++++ Passage to read ++++

At the time of independence in 1948, the "Union of Burma" (ပြည်ထောင်စုမြန်မာနိုင်ငံတော်‌) was the name that was chosen for the new country, being further amended as the "Socialist Republic of the Union of Burma" (ပြည်ထောင်စု ဆိုရှယ်လစ်သမ္မတ မြန်မာနိုင်ငံတော်) in 1974, following a 1962 military coup.

In 1989, the military regime of Burma set up a commission in charge of reviewing the place names of Burma in the English language. The aim of the commission was to correct the spelling of the place names of Burma in English, to discard spellings chosen by British colonial authorities in the 19th century, and adopt spellings closer to the actual Burmese pronunciation (compare with what happened in India with Calcutta/Kolkata and Calicut/Kozhikode). These renamings took the form of the "Adaptation of Expressions Law", passed on 18 June 1989. Thus, for instance, Rangoon (ရန်ကုန်) was changed to Yangon to reflect the fact that the "r" sound is no longer used in Standard Burmese and merged with a "y" glide.

As for the country's name, the commission replaced the English name "Burma" with "Myanmar" for three reasons. First, Myanma is the official name of the country in the Burmese language used since declaration of independence (လွတ်လပ်ရေးကြေညာစာတမ်း) from Britain in 1948, and the aim of the commission was to have English place names aligned with Burmese place names and pronunciation. Second, the commission thought that the name Myanma was more inclusive of minorities than the name Bama, and wanted the English name of the country to reflect this. Finally, the military regime has long been suspicious of the colloquial Burmese language, which it perceives as subversive; the English name "Burma" mirrors the colloquial Burmese name Bama.

++++ Records shown ++++

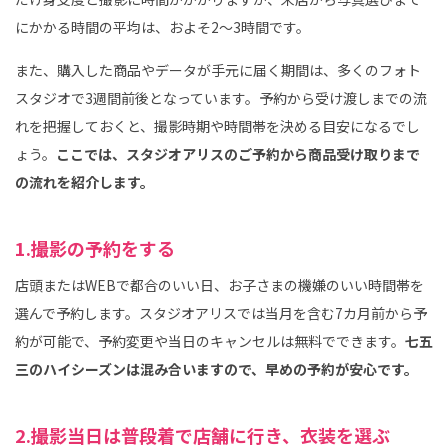
にかかる時間の平均は、およそ2～3時間です。
また、購入した商品やデータが手元に届く期間は、多くのフォト
スタジオで3週間前後となっています。予約から受け渡しまでの流
れを把握しておくと、撮影時期や時間帯を決める目安になるでし
ょう。
ここでは、スタジオアリスのご予約から商品受け取りまで
の流れを紹介します。
1.撮影の予約をする
店頭またはWEBで都合のいい日、お子さまの機嫌のいい時間帯を
選んで予約します。スタジオアリスでは当月を含む7カ月前から予
約が可能で、予約変更や当日のキャンセルは無料でできます。
七五
三のハイシーズンは混み合いますので、早めの予約が安心です。
2.撮影当日は普段着で店舗に行き、衣装を選ぶ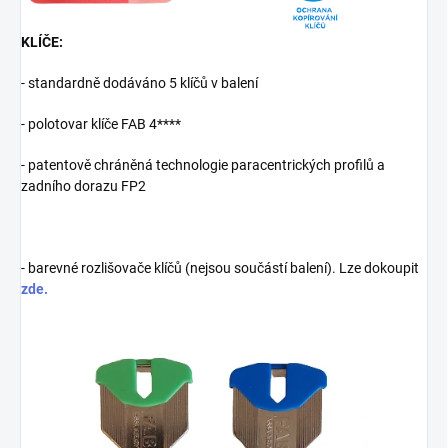
KLÍČE:
- standardně dodáváno 5 klíčů v balení
- polotovar klíče FAB 4****
- patentově chráněná technologie paracentrických profilů a
zadního dorazu FP2
- barevné rozlišovače klíčů (nejsou součástí balení). Lze dokoupit
zde.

++++

→ Your tasks
A. In the passage on Burma's name, recast the paragraph that opens "As for the country's name" as a short bulleted list. Keep its main facts.
B. From the passage on Burma's name, write out the text word for word. Begin at the words "At the time" and stop after "1962 military coup.".

→ Exercise results
A.
The commission replaced the English name "Burma" with "Myanmar" for three reasons:
- Myanma has been the country's official name in Burmese since the declaration of independence from Britain in 1948. The commission wanted English place names to match Burmese names and pronunciation.
- The commission considered Myanma more inclusive of minorities than Bama and wanted the English name to reflect this.
- The military regime has long distrusted colloquial Burmese as subversive, and "Burma" mirrors the colloquial name Bama.

B.
At the time of independence in 1948, the "Union of Burma" (ပြည်ထောင်စုမြန်မာနိုင်ငံတော်‌) was the name that was chosen for the new country, being further amended as the "Socialist Republic of the Union of Burma" (ပြည်ထောင်စု ဆိုရှယ်လစ်သမ္မတ မြန်မာနိုင်ငံတော်) in 1974, following a 1962 military coup.